## What to do
Pictures appear in the records below; write out everything else exactly.
*** Opening of Source data ***
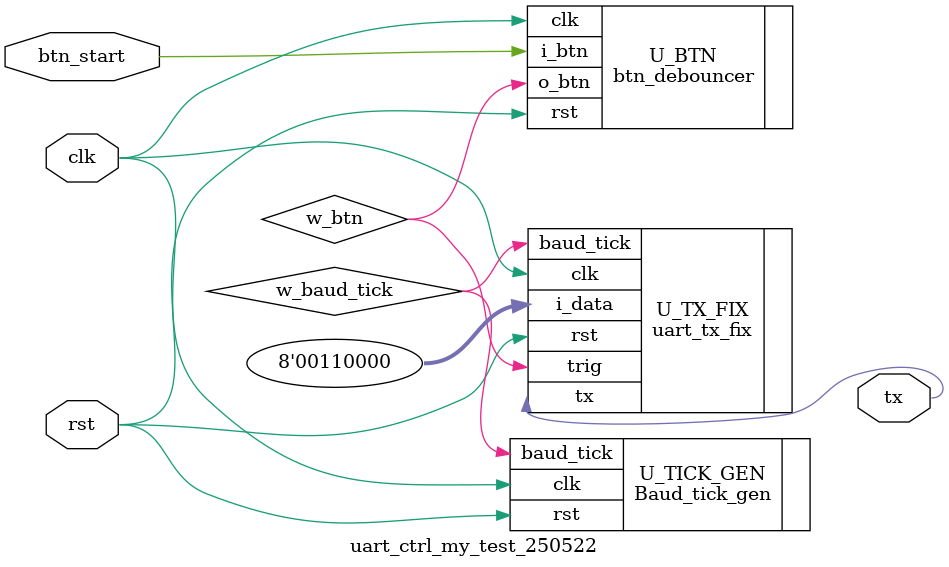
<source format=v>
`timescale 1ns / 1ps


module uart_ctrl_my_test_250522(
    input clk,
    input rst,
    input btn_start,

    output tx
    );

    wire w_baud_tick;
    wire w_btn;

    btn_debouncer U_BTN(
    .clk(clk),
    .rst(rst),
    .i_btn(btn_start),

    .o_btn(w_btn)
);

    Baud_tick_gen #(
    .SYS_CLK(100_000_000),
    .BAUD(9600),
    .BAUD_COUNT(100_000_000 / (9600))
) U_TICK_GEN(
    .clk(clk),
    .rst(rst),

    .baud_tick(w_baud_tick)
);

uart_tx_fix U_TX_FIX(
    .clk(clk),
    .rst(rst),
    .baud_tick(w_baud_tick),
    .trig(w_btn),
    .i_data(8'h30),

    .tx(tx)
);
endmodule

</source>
*** Close of Source data ***
## Output
<source format=v>
`timescale 1ns / 1ps


module uart_ctrl_my_test_250522(
    input clk,
    input rst,
    input btn_start,

    output tx
    );

    wire w_baud_tick;
    wire w_btn;

    btn_debouncer U_BTN(
    .clk(clk),
    .rst(rst),
    .i_btn(btn_start),

    .o_btn(w_btn)
);

    Baud_tick_gen #(
    .SYS_CLK(100_000_000),
    .BAUD(9600),
    .BAUD_COUNT(100_000_000 / (9600))
) U_TICK_GEN(
    .clk(clk),
    .rst(rst),

    .baud_tick(w_baud_tick)
);

uart_tx_fix U_TX_FIX(
    .clk(clk),
    .rst(rst),
    .baud_tick(w_baud_tick),
    .trig(w_btn),
    .i_data(8'h30),

    .tx(tx)
);
endmodule

</source>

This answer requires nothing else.